Saved entries:
++++++
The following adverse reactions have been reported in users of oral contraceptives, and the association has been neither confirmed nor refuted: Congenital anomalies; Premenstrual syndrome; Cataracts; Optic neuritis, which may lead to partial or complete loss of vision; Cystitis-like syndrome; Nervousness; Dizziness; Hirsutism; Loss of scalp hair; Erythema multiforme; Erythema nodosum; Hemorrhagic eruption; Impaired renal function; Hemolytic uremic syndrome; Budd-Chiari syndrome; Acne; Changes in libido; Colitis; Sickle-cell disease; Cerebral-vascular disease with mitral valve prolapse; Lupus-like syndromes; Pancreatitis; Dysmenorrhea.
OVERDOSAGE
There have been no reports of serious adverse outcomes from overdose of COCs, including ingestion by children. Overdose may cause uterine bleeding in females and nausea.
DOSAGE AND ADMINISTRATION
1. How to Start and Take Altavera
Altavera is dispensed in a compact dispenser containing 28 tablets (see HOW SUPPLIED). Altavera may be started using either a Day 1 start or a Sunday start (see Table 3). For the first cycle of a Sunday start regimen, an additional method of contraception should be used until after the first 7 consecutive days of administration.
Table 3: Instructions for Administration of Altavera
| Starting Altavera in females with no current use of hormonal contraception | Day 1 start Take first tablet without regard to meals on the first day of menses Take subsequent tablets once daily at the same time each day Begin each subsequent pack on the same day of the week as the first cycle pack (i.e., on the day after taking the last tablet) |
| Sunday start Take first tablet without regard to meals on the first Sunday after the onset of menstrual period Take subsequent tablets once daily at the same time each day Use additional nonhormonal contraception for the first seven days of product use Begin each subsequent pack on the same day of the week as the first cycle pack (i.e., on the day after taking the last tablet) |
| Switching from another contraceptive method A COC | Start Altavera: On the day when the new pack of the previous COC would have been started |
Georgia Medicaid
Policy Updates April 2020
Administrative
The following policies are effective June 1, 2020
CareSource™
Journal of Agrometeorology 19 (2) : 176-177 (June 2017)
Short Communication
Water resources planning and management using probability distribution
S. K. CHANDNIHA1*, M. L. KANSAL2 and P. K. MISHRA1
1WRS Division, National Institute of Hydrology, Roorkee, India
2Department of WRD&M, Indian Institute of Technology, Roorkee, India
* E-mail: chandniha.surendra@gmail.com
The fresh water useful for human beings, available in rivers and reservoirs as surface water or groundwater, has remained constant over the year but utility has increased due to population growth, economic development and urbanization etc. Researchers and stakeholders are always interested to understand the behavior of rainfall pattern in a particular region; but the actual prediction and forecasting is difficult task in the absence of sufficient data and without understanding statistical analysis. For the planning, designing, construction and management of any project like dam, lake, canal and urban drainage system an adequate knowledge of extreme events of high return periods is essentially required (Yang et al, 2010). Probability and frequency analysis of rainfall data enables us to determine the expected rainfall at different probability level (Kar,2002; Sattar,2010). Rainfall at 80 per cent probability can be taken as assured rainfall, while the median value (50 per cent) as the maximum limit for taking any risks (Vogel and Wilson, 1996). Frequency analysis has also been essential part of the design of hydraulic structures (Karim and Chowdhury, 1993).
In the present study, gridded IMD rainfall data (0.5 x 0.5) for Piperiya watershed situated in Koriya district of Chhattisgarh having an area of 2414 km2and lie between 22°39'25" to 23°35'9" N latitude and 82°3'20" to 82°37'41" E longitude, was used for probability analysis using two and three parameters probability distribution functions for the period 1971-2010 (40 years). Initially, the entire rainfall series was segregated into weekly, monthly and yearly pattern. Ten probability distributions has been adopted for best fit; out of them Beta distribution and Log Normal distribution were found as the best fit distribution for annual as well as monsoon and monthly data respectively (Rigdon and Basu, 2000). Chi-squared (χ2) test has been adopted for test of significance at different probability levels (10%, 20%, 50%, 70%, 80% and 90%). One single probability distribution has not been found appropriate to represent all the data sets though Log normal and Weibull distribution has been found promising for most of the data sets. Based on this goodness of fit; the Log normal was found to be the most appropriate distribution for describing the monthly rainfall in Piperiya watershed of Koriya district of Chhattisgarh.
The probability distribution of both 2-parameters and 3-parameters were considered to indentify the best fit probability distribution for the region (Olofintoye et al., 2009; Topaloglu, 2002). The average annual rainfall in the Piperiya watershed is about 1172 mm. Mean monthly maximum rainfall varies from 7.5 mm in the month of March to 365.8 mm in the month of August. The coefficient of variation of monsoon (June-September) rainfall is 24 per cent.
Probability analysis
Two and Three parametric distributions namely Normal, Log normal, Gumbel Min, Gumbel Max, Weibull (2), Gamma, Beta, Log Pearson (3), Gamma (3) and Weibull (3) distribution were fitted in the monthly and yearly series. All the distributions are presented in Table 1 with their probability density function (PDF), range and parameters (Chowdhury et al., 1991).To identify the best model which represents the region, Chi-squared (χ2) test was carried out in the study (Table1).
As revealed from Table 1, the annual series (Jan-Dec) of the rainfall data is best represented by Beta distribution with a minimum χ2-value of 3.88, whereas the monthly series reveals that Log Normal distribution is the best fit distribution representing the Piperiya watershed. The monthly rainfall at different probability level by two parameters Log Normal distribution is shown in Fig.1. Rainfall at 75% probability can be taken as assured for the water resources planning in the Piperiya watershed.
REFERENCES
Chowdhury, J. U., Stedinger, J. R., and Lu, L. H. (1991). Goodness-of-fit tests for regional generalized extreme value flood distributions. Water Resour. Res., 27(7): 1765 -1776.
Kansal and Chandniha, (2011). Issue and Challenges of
++++++
Assigned task: Exact copies of all the entries above are to be printed.

Output:
The following adverse reactions have been reported in users of oral contraceptives, and the association has been neither confirmed nor refuted: Congenital anomalies; Premenstrual syndrome; Cataracts; Optic neuritis, which may lead to partial or complete loss of vision; Cystitis-like syndrome; Nervousness; Dizziness; Hirsutism; Loss of scalp hair; Erythema multiforme; Erythema nodosum; Hemorrhagic eruption; Impaired renal function; Hemolytic uremic syndrome; Budd-Chiari syndrome; Acne; Changes in libido; Colitis; Sickle-cell disease; Cerebral-vascular disease with mitral valve prolapse; Lupus-like syndromes; Pancreatitis; Dysmenorrhea.
OVERDOSAGE
There have been no reports of serious adverse outcomes from overdose of COCs, including ingestion by children. Overdose may cause uterine bleeding in females and nausea.
DOSAGE AND ADMINISTRATION
1. How to Start and Take Altavera
Altavera is dispensed in a compact dispenser containing 28 tablets (see HOW SUPPLIED). Altavera may be started using either a Day 1 start or a Sunday start (see Table 3). For the first cycle of a Sunday start regimen, an additional method of contraception should be used until after the first 7 consecutive days of administration.
Table 3: Instructions for Administration of Altavera
| Starting Altavera in females with no current use of hormonal contraception | Day 1 start Take first tablet without regard to meals on the first day of menses Take subsequent tablets once daily at the same time each day Begin each subsequent pack on the same day of the week as the first cycle pack (i.e., on the day after taking the last tablet) |
| Sunday start Take first tablet without regard to meals on the first Sunday after the onset of menstrual period Take subsequent tablets once daily at the same time each day Use additional nonhormonal contraception for the first seven days of product use Begin each subsequent pack on the same day of the week as the first cycle pack (i.e., on the day after taking the last tablet) |
| Switching from another contraceptive method A COC | Start Altavera: On the day when the new pack of the previous COC would have been started |
Georgia Medicaid
Policy Updates April 2020
Administrative
The following policies are effective June 1, 2020
CareSource™
Journal of Agrometeorology 19 (2) : 176-177 (June 2017)
Short Communication
Water resources planning and management using probability distribution
S. K. CHANDNIHA1*, M. L. KANSAL2 and P. K. MISHRA1
1WRS Division, National Institute of Hydrology, Roorkee, India
2Department of WRD&M, Indian Institute of Technology, Roorkee, India
* E-mail: chandniha.surendra@gmail.com
The fresh water useful for human beings, available in rivers and reservoirs as surface water or groundwater, has remained constant over the year but utility has increased due to population growth, economic development and urbanization etc. Researchers and stakeholders are always interested to understand the behavior of rainfall pattern in a particular region; but the actual prediction and forecasting is difficult task in the absence of sufficient data and without understanding statistical analysis. For the planning, designing, construction and management of any project like dam, lake, canal and urban drainage system an adequate knowledge of extreme events of high return periods is essentially required (Yang et al, 2010). Probability and frequency analysis of rainfall data enables us to determine the expected rainfall at different probability level (Kar,2002; Sattar,2010). Rainfall at 80 per cent probability can be taken as assured rainfall, while the median value (50 per cent) as the maximum limit for taking any risks (Vogel and Wilson, 1996). Frequency analysis has also been essential part of the design of hydraulic structures (Karim and Chowdhury, 1993).
In the present study, gridded IMD rainfall data (0.5 x 0.5) for Piperiya watershed situated in Koriya district of Chhattisgarh having an area of 2414 km2and lie between 22°39'25" to 23°35'9" N latitude and 82°3'20" to 82°37'41" E longitude, was used for probability analysis using two and three parameters probability distribution functions for the period 1971-2010 (40 years). Initially, the entire rainfall series was segregated into weekly, monthly and yearly pattern. Ten probability distributions has been adopted for best fit; out of them Beta distribution and Log Normal distribution were found as the best fit distribution for annual as well as monsoon and monthly data respectively (Rigdon and Basu, 2000). Chi-squared (χ2) test has been adopted for test of significance at different probability levels (10%, 20%, 50%, 70%, 80% and 90%). One single probability distribution has not been found appropriate to represent all the data sets though Log normal and Weibull distribution has been found promising for most of the data sets. Based on this goodness of fit; the Log normal was found to be the most appropriate distribution for describing the monthly rainfall in Piperiya watershed of Koriya district of Chhattisgarh.
The probability distribution of both 2-parameters and 3-parameters were considered to indentify the best fit probability distribution for the region (Olofintoye et al., 2009; Topaloglu, 2002). The average annual rainfall in the Piperiya watershed is about 1172 mm. Mean monthly maximum rainfall varies from 7.5 mm in the month of March to 365.8 mm in the month of August. The coefficient of variation of monsoon (June-September) rainfall is 24 per cent.
Probability analysis
Two and Three parametric distributions namely Normal, Log normal, Gumbel Min, Gumbel Max, Weibull (2), Gamma, Beta, Log Pearson (3), Gamma (3) and Weibull (3) distribution were fitted in the monthly and yearly series. All the distributions are presented in Table 1 with their probability density function (PDF), range and parameters (Chowdhury et al., 1991).To identify the best model which represents the region, Chi-squared (χ2) test was carried out in the study (Table1).
As revealed from Table 1, the annual series (Jan-Dec) of the rainfall data is best represented by Beta distribution with a minimum χ2-value of 3.88, whereas the monthly series reveals that Log Normal distribution is the best fit distribution representing the Piperiya watershed. The monthly rainfall at different probability level by two parameters Log Normal distribution is shown in Fig.1. Rainfall at 75% probability can be taken as assured for the water resources planning in the Piperiya watershed.
REFERENCES
Chowdhury, J. U., Stedinger, J. R., and Lu, L. H. (1991). Goodness-of-fit tests for regional generalized extreme value flood distributions. Water Resour. Res., 27(7): 1765 -1776.
Kansal and Chandniha, (2011). Issue and Challenges of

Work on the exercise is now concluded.